10. Conclusions and Future Directions

In this paper, we presented the first detailed survey of the current state of object detection based on improved YOLOv8 algorithms, focusing on object detection in agricultural monitoring and harvesting tasks, and evaluated the proposed changes or improvements. We divided the improvement measures into individual sections (backbone, neck, and head) and components (CBS, C2f, AM, SPPF, Concat, Upsample, and Loss Function CIoU) of YOLOv8.

We highlighted the results of selected methods and/or comparative experiments regarding the introduced improvement or extension measures found in the reviewed literature. We provided recommendations for potential improvements to each component of YOLOv8 that could be replaced or enhanced. Based on these findings, we presented and evaluated improved YOLOv8 architectures from the reviewed literature to showcase their composition and complexity as prime examples of modular YOLOv8 architectures.

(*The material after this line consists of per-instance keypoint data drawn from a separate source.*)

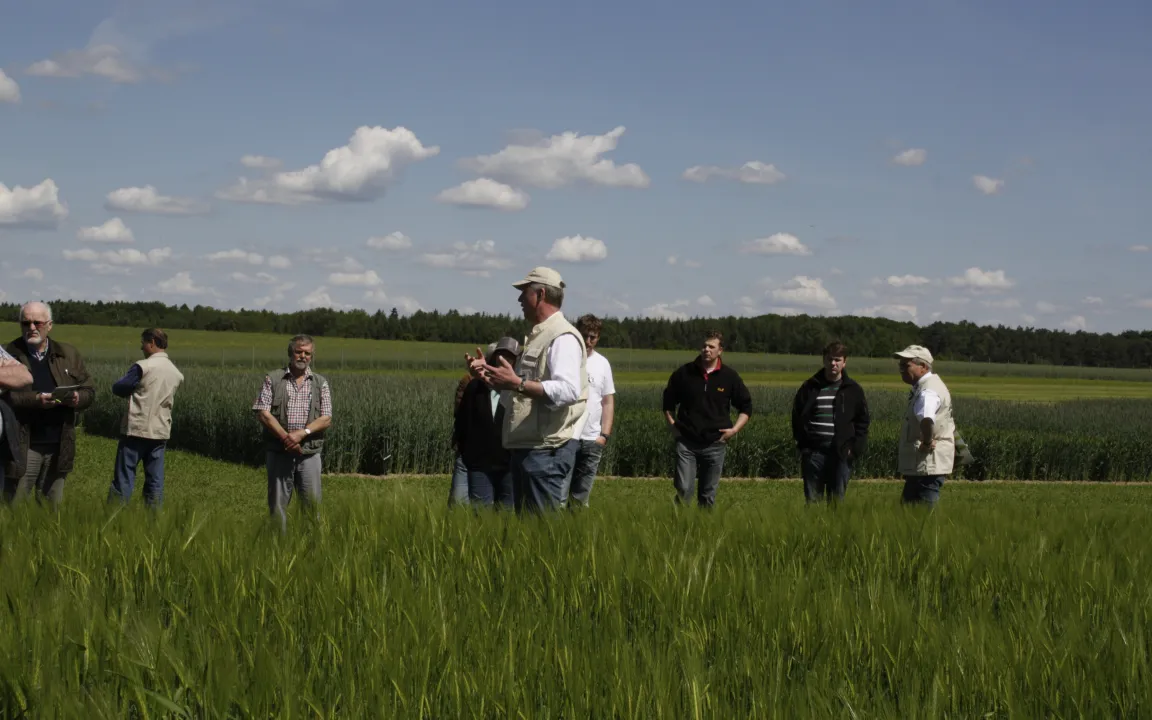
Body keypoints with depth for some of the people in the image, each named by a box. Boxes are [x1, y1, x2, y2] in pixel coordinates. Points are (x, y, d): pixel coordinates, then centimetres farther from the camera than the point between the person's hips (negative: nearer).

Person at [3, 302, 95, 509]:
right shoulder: (10, 355, -2)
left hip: (58, 446, 4)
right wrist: (34, 400, -24)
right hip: (24, 445, -4)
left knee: (53, 508, 12)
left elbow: (89, 391, 13)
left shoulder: (69, 354, 11)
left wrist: (78, 398, -10)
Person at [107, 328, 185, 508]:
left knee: (123, 478, 0)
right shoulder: (176, 373, 8)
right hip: (160, 432, 5)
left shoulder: (143, 367, -11)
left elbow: (118, 389, -4)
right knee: (155, 481, 7)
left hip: (136, 429, -5)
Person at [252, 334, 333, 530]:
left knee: (312, 502, 1)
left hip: (309, 453, 1)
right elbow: (263, 413, -5)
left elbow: (326, 419, 0)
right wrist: (285, 437, -14)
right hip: (279, 452, -1)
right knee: (278, 503, 4)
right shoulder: (273, 379, 3)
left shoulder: (321, 383, 8)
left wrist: (302, 433, -16)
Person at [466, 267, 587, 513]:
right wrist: (488, 374, 15)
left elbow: (568, 390, -27)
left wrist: (517, 384, -32)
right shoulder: (535, 336, 20)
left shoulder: (562, 337, -13)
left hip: (547, 449, -11)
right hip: (525, 446, 11)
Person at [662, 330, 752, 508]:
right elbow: (668, 401, 15)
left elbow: (746, 406, 11)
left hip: (715, 445, 1)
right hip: (686, 442, -1)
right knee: (684, 489, -11)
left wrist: (734, 429, 0)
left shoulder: (730, 377, 1)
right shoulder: (684, 373, 1)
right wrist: (672, 425, 4)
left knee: (708, 495, 7)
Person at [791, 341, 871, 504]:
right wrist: (802, 443, -1)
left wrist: (854, 448, -3)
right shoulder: (810, 387, 6)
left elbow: (863, 421, 8)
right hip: (813, 452, 0)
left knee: (836, 502, 4)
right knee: (812, 500, 3)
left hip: (841, 454, 0)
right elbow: (797, 416, 10)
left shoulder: (853, 390, 6)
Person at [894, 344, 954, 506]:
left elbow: (927, 419, -43)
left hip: (928, 465, -11)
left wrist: (927, 442, -28)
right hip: (921, 464, 11)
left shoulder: (928, 391, -21)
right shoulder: (922, 386, 13)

The detection of plant objects, such as crops, crop maturity, crop pose, picking points, plant growth stages, pests, and diseases in leaves or crops, is a constantly evolving area of research in agriculture and applied sciences. There are several promising future directions that researchers are exploring in this field:

• Automatic generation of Improved YOLOv8 configurations: Tailored YOLOv8 configurations can be generated using optimization algorithms, such as grid search or genetic algorithms, based on objective functions to be defined for detection accuracy, parameter counts, or detection speed.
• Check of the performance results of the reviewed YOLOv8 algorithms: The studies and results presented in the reviewed papers are all based on very different datasets and use partly divergent hyperparameters, etc. Therefore, the conclusions drawn in the papers are specific to the situation at hand and thus not transferable to other or similar situations. There is a great need for comparative studies of different models with different network structures on the same machine and computational environment, using the same datasets. This would provide fair and clear performance evaluations.
  Moreover, we found that some papers (marked with ** in Table A1) may contain incorrect or misleading DL procedures due to the fact that many groups and researchers around the world are applying AI techniques and sometimes overlooking fundamental aspects of data processing or modeling. For instance, data augmentation is a widely used technique in ML to enhance model generalization, yet its improper application —specifically, augmenting data before splitting them into training and test sets— can lead to significant data leakage and inflated performance metrics. We will address this problem in detail in an upcoming paper.
• Investigating recommended extensions of primary YOLOv8 architecture examples: The further improvement suggestions for the examples of enhanced YOLOv8 architectures given in Section 8 can be implemented and investigated in real use cases and comparative studies.
• Investigation of transformer-based YOLOv8 algorithms: The inclusion of transformer networks into YOLOv8 is very promising in the future. Of the studies examined, only a few consider transformer mechanisms to optimize detection performance; see Table A1. Transformer modules use the self-attention mechanism to capture global semantic information, such as long-range dependencies between fruits and stems. These modules can also effectively distinguish fruits from the background, preventing dense green leaves from being misidentified as fruits [99]. However, transformer-based models require more computational resources. We found contradictory results and conclusions regarding the integration of transformer networks and their achieved performance for YOLOv8. This motivates us to address this challenging topic in the near future.
• Benchmarking against other detectors: Meanwhile, higher versions of YOLO, i.e., YOLOv9–YOLOv12 have appeared and some improvement measures have been proposed and evaluated in recent papers. Analyzing these studies can expand our survey, which focuses on YOLOv8. Claims could be strengthened by a broader benchmarking against other state-of-the-art detectors.